This was a matter of peculiar gratification to Airy, who had
always maintained that the method of Tables of Errors, which had been
so persistently adhered to by the Admiralty, was a mistake, and that
sooner or later they would find it necessary to adopt his method of
mechanical correction. The passage referred to is as follows: "The
name of Sir George Airy, the father of the mechanical compensation of
the compass in iron vessels, having just been mentioned, it may not be
inappropriate to remind you that the present year is the fiftieth
since Sir George Airy presented to the Royal Society his celebrated
paper on this subject with the account of his experiments on the
'Rainbow' and 'Ironsides.' Fifty years is a long period in one man's
history, and Sir George Airy may well be proud in looking back over
this period to see how complete has been the success of his compass
investigation. His mode of compensation has been adopted by all the
civilized world.
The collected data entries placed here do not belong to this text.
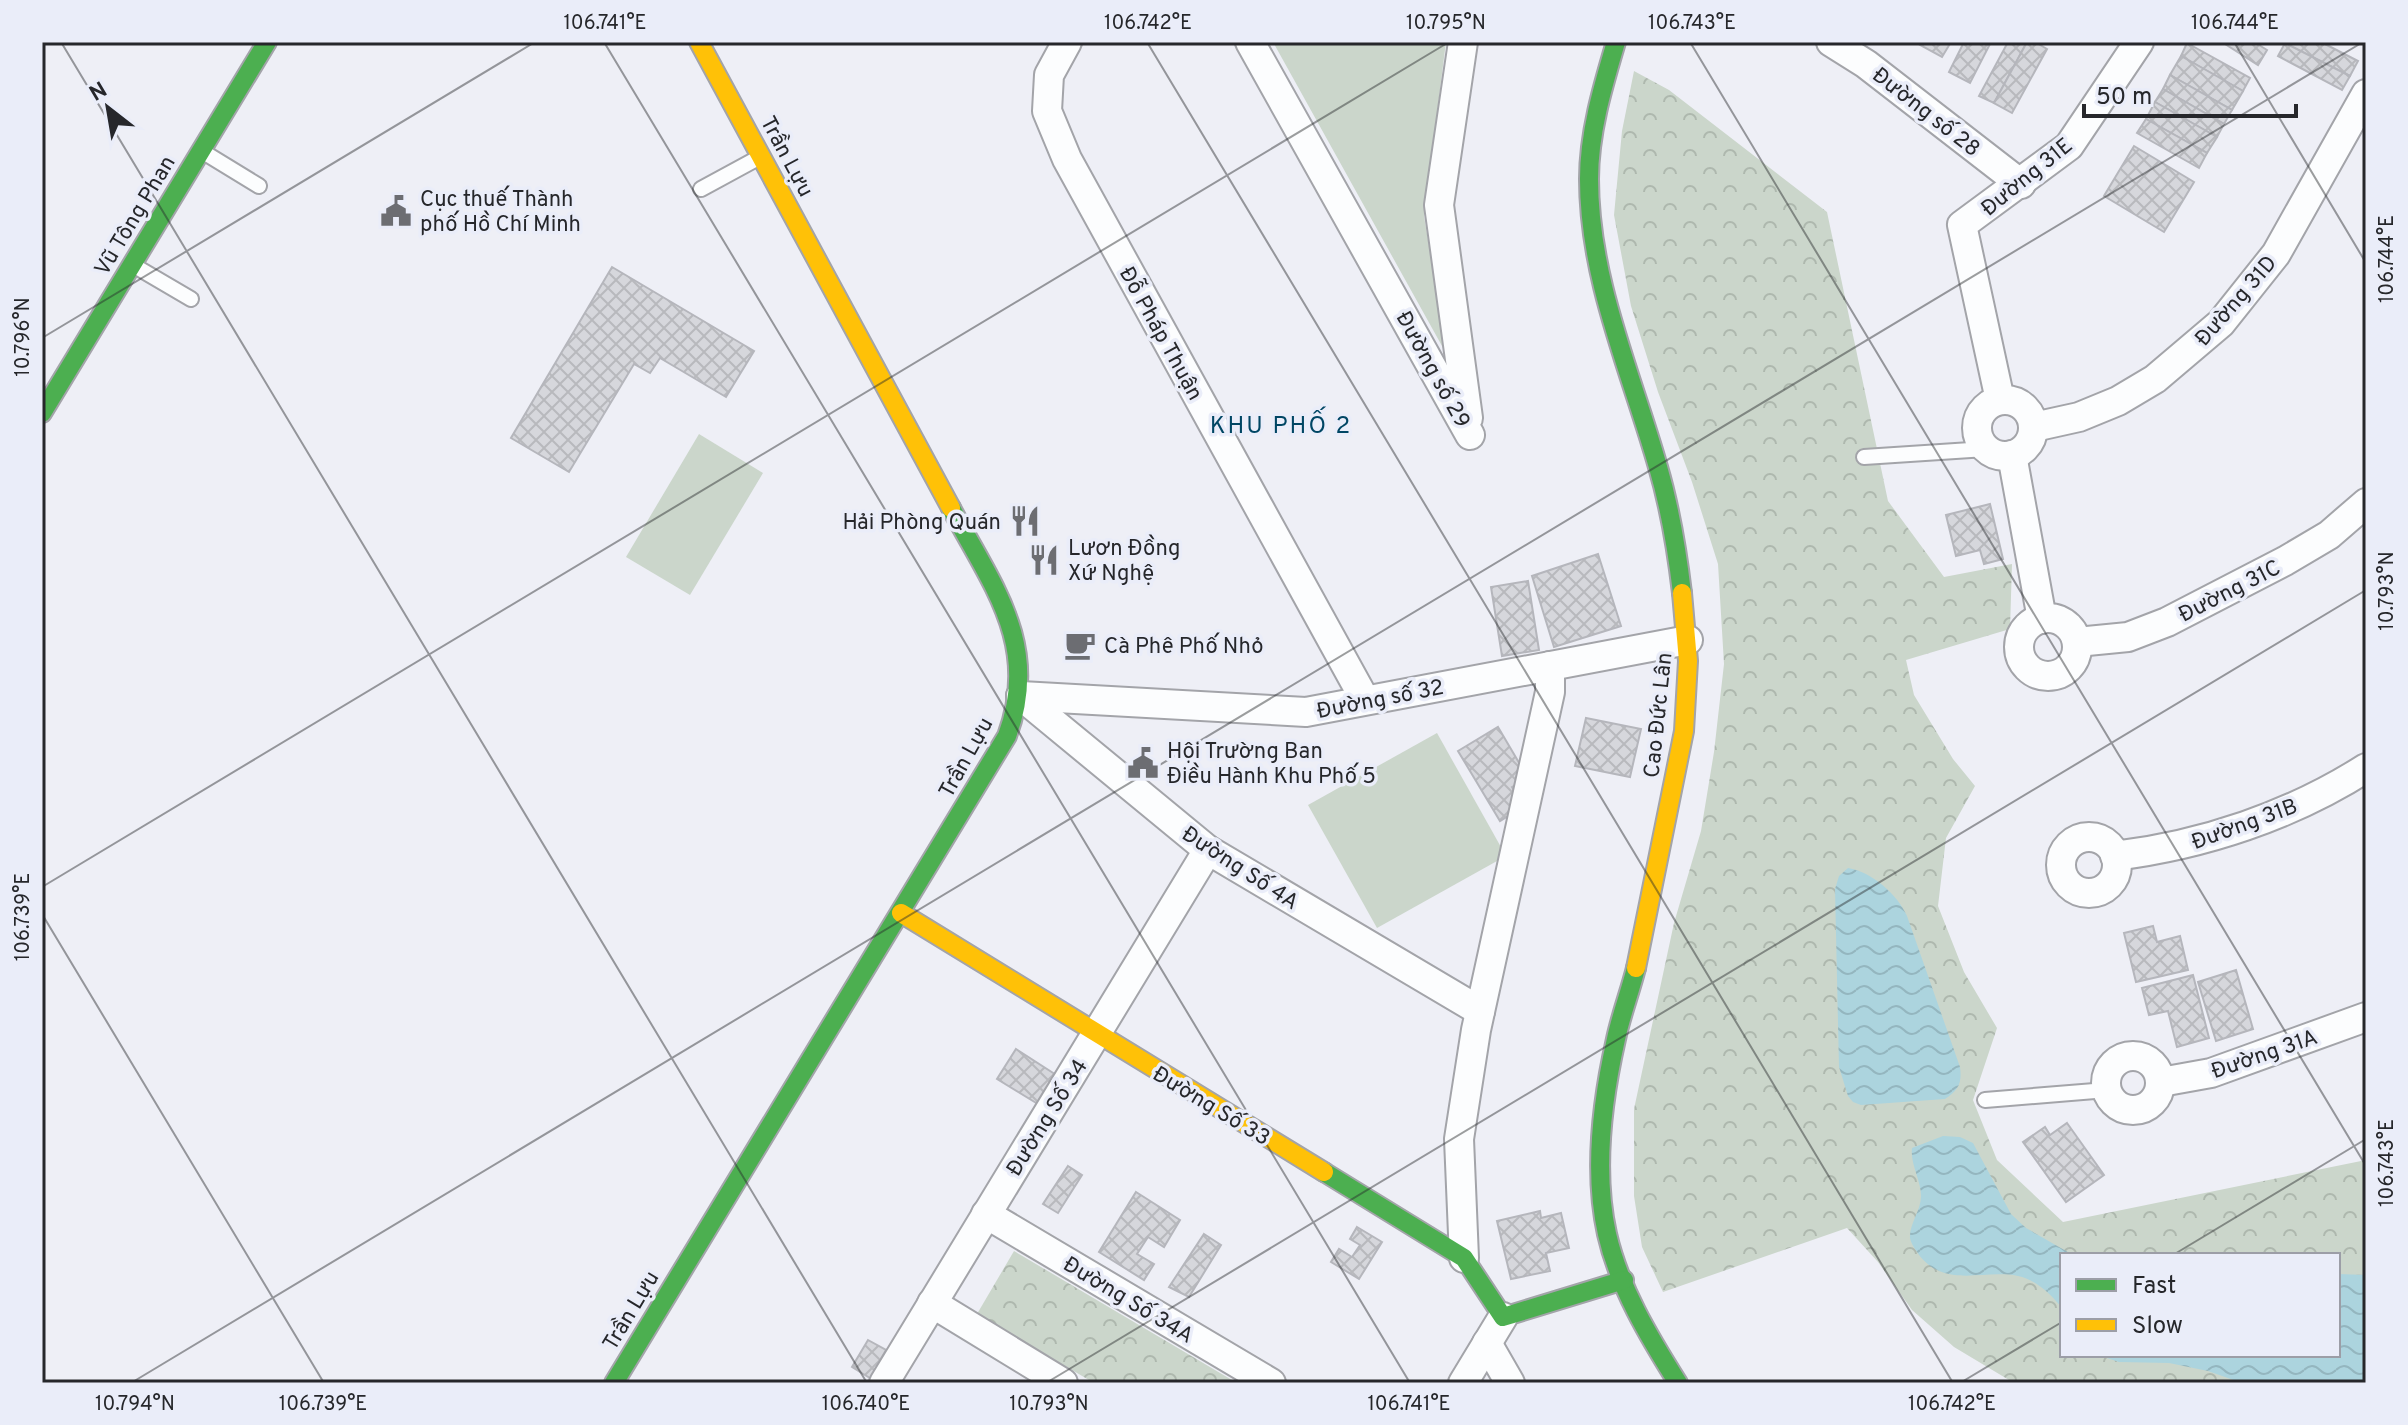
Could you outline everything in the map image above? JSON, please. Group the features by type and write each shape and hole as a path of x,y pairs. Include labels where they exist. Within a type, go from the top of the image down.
{"street":[{"name":"Vũ Tông Phan","path":"42,413 267,42"},
{"name":"Trần Lựu","path":"614,1383 1007,738 1021,696 1022,676 1016,639 999,597 699,42"},
{"name":"Đỗ Pháp Thuận","path":"1067,42 1049,75 1047,111 1067,159 1365,700"},
{"name":"Đường số 29","path":"1250,42 1470,435 1439,205 1463,42"},
{"name":"Cao Đức Lân","path":"1616,42 1596,126 1589,178 1595,252 1608,315 1659,470 1688,640 1688,685 1681,756 1636,969 1614,1045 1603,1116 1602,1182 1607,1233 1624,1280 1664,1362 1678,1383"},
{"name":"Đường số 28","path":"1831,42 1872,53 2021,184"},
{"name":"Đường 31E","path":"2000,400 1962,225 2069,146 2139,42"},
{"name":"Đường 31D","path":"2034,427 2079,417 2118,401 2155,379 2221,323 2276,254 2366,94"},
{"path":"1999,452 2028,445 2034,427 2032,417 2019,403 2000,400 1985,409 1980,416 1978,433 1999,452 2042,619"},
{"name":"Đường 31C","path":"2077,642 2128,637 2180,616 2244,584 2329,535 2366,503"},
{"path":"2051,618 2068,625 2077,642 2077,652 2069,668 2051,676 2033,671 2021,657 2019,647 2026,629 2042,619 2051,618"},
{"name":"Đường số 32","path":"1021,696 1306,712 1688,640"},
{"path":"1464,1258 1459,1139 1480,1011 1550,692 1550,666"},
{"name":"Đường Số 4A","path":"1021,696 1208,850 1480,1011"},
{"name":"Đường 31B","path":"2115,856 2160,850 2223,835 2299,804 2366,768"},
{"name":"Đường Số 34","path":"884,1383 1208,850"},
{"name":"Đường Số 33","path":"901,913 1464,1258 1503,1317"},
{"name":"Đường 31A","path":"2161,1082 2211,1073 2366,1017"},
{"path":"2130,1056 2147,1059 2159,1073 2160,1090 2150,1105 2134,1111 2117,1105 2107,1090 2108,1072 2121,1059 2130,1056"},
{"name":"Đường Số 34A","path":"986,1214 1271,1383"},
{"path":"1463,1383 1503,1317 1624,1280"},
{"path":"932,1303 1063,1383"},
{"path":"1487,1343 1510,1383"}],"lane":[{"path":"201,151 259,186"},
{"path":"701,189 761,157"},
{"path":"132,264 191,299"},
{"path":"1864,457 1999,452"},
{"path":"1985,1100 2107,1090"}],"green space":[{"path":"1273,42 1446,42 1424,216 1447,355"},
{"path":"1634,71 1669,90 1827,212 1888,501 1944,577 2012,564 2010,629 1906,660 1914,695 1953,759 1975,786 1946,838 1938,906 1964,972 1997,1028 1973,1100 1997,1160 2063,1222 2366,1160 2366,1383 2014,1383 1954,1347 1912,1310 1878,1262 1847,1228 1663,1292 1642,1247 1634,1196 1634,1109 1674,923 1701,831 1724,664 1718,564 1631,306 1614,215 1622,131"},
{"path":"699,434 763,473 690,595 626,557"},
{"path":"1437,733 1506,856 1377,928 1308,805"},
{"path":"1014,1251 1237,1383 1094,1383 977,1314"}],"water":[{"path":"1848,868 1866,874 1883,885 1907,916 1960,1067 1958,1086 1945,1099 1861,1105 1848,1096 1839,1067 1835,889 1839,876"},
{"path":"1943,1136 1960,1137 1973,1143 2011,1214 2026,1228 2070,1253 2060,1253 2060,1306 2043,1288 2025,1278 2005,1274 1953,1275 1941,1272 1919,1255 1910,1238 1921,1196 1912,1148"},
{"path":"2340,1274 2366,1275 2366,1383 2242,1383 2208,1371 2169,1363 2119,1362 2104,1357 2340,1357"}],"building":[{"path":"1922,42 1951,42 1942,57 1920,45"},
{"path":"1964,42 1991,42 1970,83 1949,72"},
{"path":"2008,42 2027,42 1994,103 1979,96"},
{"path":"2027,42 2035,42 2047,49 2012,113 1994,103"},
{"path":"2222,42 2254,42 2267,50 2258,65"},
{"path":"2321,42 2358,61 2350,76 2285,43"},
{"path":"2187,43 2250,78 2243,91 2181,56"},
{"path":"2285,43 2350,76 2342,90 2278,56"},
{"path":"2181,56 2243,91 2232,110 2170,75"},
{"path":"2170,75 2232,110 2224,124 2163,89"},
{"path":"2163,89 2224,124 2217,137 2155,102"},
{"path":"2155,102 2217,137 2207,153 2146,119"},
{"path":"2146,119 2207,153 2199,168 2137,133"},
{"path":"2134,146 2194,182 2164,232 2104,196"},
{"path":"612,267 754,351 726,397 660,358 650,373 634,364 569,472 511,438"},
{"path":"1990,504 2003,559 1984,564 1980,550 1956,556 1946,515"},
{"path":"1598,554 1621,626 1554,647 1532,576"},
{"path":"1528,581 1539,650 1502,656 1491,587"},
{"path":"1586,718 1641,729 1630,777 1575,766"},
{"path":"1498,727 1528,778 1512,787 1524,806 1500,821 1458,751"},
{"path":"2153,926 2157,942 2180,936 2188,970 2136,982 2124,933"},
{"path":"2236,970 2253,1029 2216,1041 2198,982"},
{"path":"2193,975 2209,1038 2177,1047 2168,1011 2149,1015 2142,988"},
{"path":"1016,1049 1064,1080 1046,1109 997,1079"},
{"path":"2067,1123 2104,1175 2066,1202 2023,1142 2045,1127 2050,1135"},
{"path":"1068,1166 1082,1175 1058,1213 1043,1204"},
{"path":"1136,1192 1180,1220 1164,1247 1148,1237 1137,1254 1154,1264 1144,1280 1099,1252"},
{"path":"1540,1211 1541,1218 1561,1213 1569,1248 1546,1253 1550,1271 1511,1279 1497,1221"},
{"path":"1357,1227 1382,1242 1359,1279 1331,1262 1339,1249 1352,1257 1360,1245 1350,1239"},
{"path":"1204,1234 1221,1245 1189,1297 1169,1287"},
{"path":"868,1340 886,1350 878,1364 890,1371 878,1383 852,1367"}],"traffic: fast":[{"path":"42,413 267,42"},
{"path":"1616,42 1591,144 1591,216 1596,253 1613,325 1666,498 1682,593"},
{"path":"614,1383 1007,736 1016,703 1018,673 1015,644 996,590 951,508"},
{"path":"1636,968 1620,1021 1603,1111 1600,1161 1603,1210 1612,1254 1627,1292 1678,1383"},
{"path":"1324,1172 1464,1258 1503,1317 1624,1280"}],"traffic: slow":[{"path":"699,42 951,508"},
{"path":"1636,968 1684,731 1688,661 1682,593"},
{"path":"901,913 1324,1172"}],"place":[{"name":"Cục thuế Thành phố Hồ Chí Minh","path":"396,211"},
{"name":"Hải Phòng Quán","path":"1025,521"},
{"name":"Lươn Đồng Xứ Nghệ","path":"1044,560"},
{"name":"Cà Phê Phố Nhỏ","path":"1080,645"},
{"name":"Hội Trường Ban Điều Hành Khu Phố 5","path":"1143,763"}],"district":[{"name":"KHU PHỐ 2","path":"1281,425"}]}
Sir William Thomson, one of the latest and perhaps
the most successful of modern compass adjusters, when he exhibited his
apparatus in 1878 before a distinguished meeting in London, remarked
that within the last ten years the application of Sir George Airy's
method had become universal, not only in the merchant service, but in
the navies of this and other countries, and added--The compass and the
binnacles before you are designed to thoroughly carry out in practical
navigation the Astronomer Royal's principles.